I am having trouble making windows stop asking me for a password, I have followed the instructions on page 27 of your ‘windows 10 for dummies” without success. grateful for help Eric

Comment from Andy Rathbone
Time October 12, 2016 at 7:38 pm

Eric: It sounds like you have a Microsoft account, which requires a password. There’s no way around it. However, you can buy a fingerprint reader that plugs into one of your PC’s USB ports. Then you can log onto your computer simply by sliding your finger tip over the fingerprint reader. Your computer immediately recognizes you and lets you in without your having to type a password.

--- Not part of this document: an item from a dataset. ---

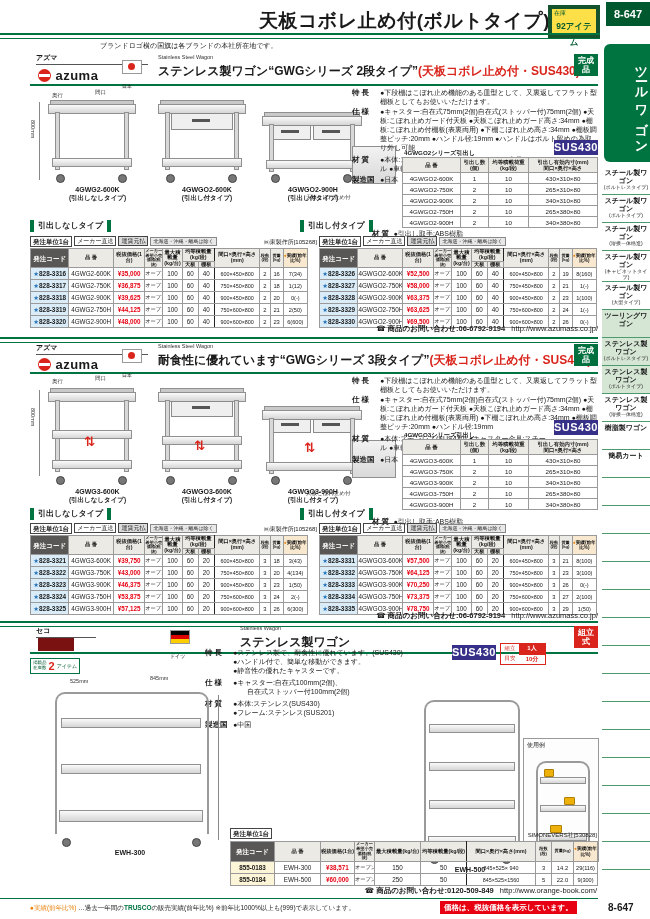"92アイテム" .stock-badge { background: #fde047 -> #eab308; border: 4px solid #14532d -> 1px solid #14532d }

I explain how to set it up on page 287 of Windows 10 For Dummies, Second Edition. Microsoft calls it “Windows Hello.” I have a fingerprint reader on two of my Windows 10 computers, and it’s a great time saver.

Comment from Will Drake
Time October 17, 2016 at 6:39 pm


Just wondering if you have a list of things that reverted back to the Microsoft defaults once the Anniversary update was installed?

I like Windows Media Player – you roll the pointer and the controls pop up and can set the audio level with a single click. With the new player you roll the pointer then click the speaker to bring up the control, click to set the level and click again to take the control off screen. It seems like there is more work involved to bring about a simple task. Anyway, it is just one example of Microsoft contributing my pending carpal tunnel by making everyone click more instead of less clicks to do the same task.

Media player changed. Picture viewer changed – gave you finer control settings but less control over the picture. Default browser changed. Default search engine changed. And the list goes on. It almost seems like when the update happened I was given the preference settings of one of the software engineers at Microsoft.

As I go on using the computer I keep finding small things that have had their settings changed. The changes I am now finding aren’t the ones where you click on start, settings and preference. I’ve taken care of all those. The changes I am now seeing takes place in the sub menus where I have to search the internet for help or ask you, or others, for assistance.

I can’t find a list of changes from Microsoft that happens when you install the update. Are you able to help?


Comment from Andy Rathbone
Time October 17, 2016 at 7:00 pm

Will: I don’t think Microsoft has published a complete list of changes made by the Anniversary Update, but this list of Anniversary Update changes — and the comments that follow it — are a good place to begin looking.

Comment from Will Drake
Time April 13, 2017 at 2:29 pm


My computer just went through the 4/12/17 major update changes. As with my previous message of October 17, 2016, my preferences were changed to Windows 10 default.

I was wondering how to save my preferences from reverting to the Windows 10 default before the next major Windows update? I spent 20 minutes changing all the Windows default back to my preferences this morning. I rather not do it again.

Will Drake

Comment from Andy Rathbone
Time April 13, 2017 at 8:03 pm

Will: Microsoft’s resetting of defaults with every major update is a recurring problem. Microsoft knows this and has promised to fix it with future releases. There’s no saying whether this will happen, though.